Editorias, Opinião

Os deuses ficaram loucos

Algures no alto mar, uma mãe perdeu-se do seu filho. Pouco depois ele veio dar à costa, sozinho. Encalhado na areia, banhado por uma ponta de mar, o pequeno parecia inerte. O vulto do corpinho despertou a atenção, e depressa se formou uma multidão no local. Uns olharam, outros tocaram, outros tomaram o bebé nos braços. Mas nenhum ajudou o pequeno a segurar o delgado fio de vida que talvez lhe restasse. Aquela mãe tornara-se então uma mãe sem filho.

Esta podia ser a história de um naufrágio. Esta podia ser a história de uma mãe vítima da crise síria. Esta podia ser a história de uma mãe qualquer. No entanto, esta é a história de uma mãe golfinho.

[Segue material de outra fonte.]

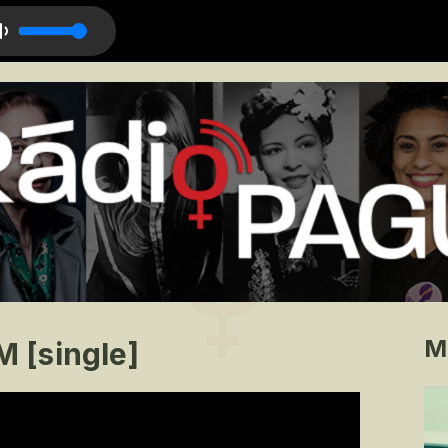
er Que Eu Vá
M
 [single]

E esta pequena diferença que é pertencer a outra espécie que não a humana é afinal bem grande. Grande o suficiente para que a morte perca o seu peso. Grande o suficiente para justificar e legitimar as mais desumanas atitudes do animal a que se atribui a designação de ser humano.

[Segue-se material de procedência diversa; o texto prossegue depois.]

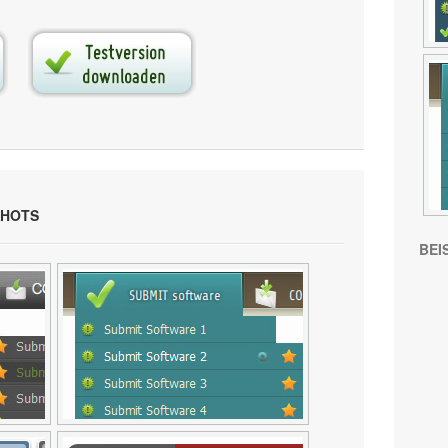
SHOTS
BEI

Aparentemente, quando se trata de outras espécies de seres vivos, filmar e fotografar são as ações no topo da hierarquia de prioridades do Homem. Tentar salvar vidas deixa de ser o mais importante. Porque tentar salvar vidas pode não garantir tantos likes numa página pessoal de Facebook.

No mundo de hoje, mais vale jogar pelo seguro e assegurar uma existência prodigiosa no mundo virtual. Fazer o bem só importa se houver uma multidão online a assistir.

Deve ter sido por essa razão que os banhistas, naquele dia de fevereiro, na praia de Santa Teresinha, optaram primeiro por um vídeo amador ao invés de um pedido de assistência para a cria inanimada. Porque ser um herói no mundo real já não basta. A fama de 15 segundos fornecida pelas redes sociais é muito mais necessária.

Claro que na falta de um ato heroico para publicar, não havendo vivo para salvar ou sabedoria para o fazer, nada mais indicado do que uma selfie de contornos épicos para sobressair no Instagram. Não importa como, não importa em que circunstâncias; só importa conseguir a melhor fotografia. E se para tal se tiver de passar de mão em mão um animal inanimado, que seja. Uma boa selfie vale tudo – até a hipoteca da moral humana.

Contra o poder irrevogável da tecnologia, o desrespeito perante a morte torna-se afinal um mal menor. A vida de outro ser vivo vale muito pouco. A morte não vale nada.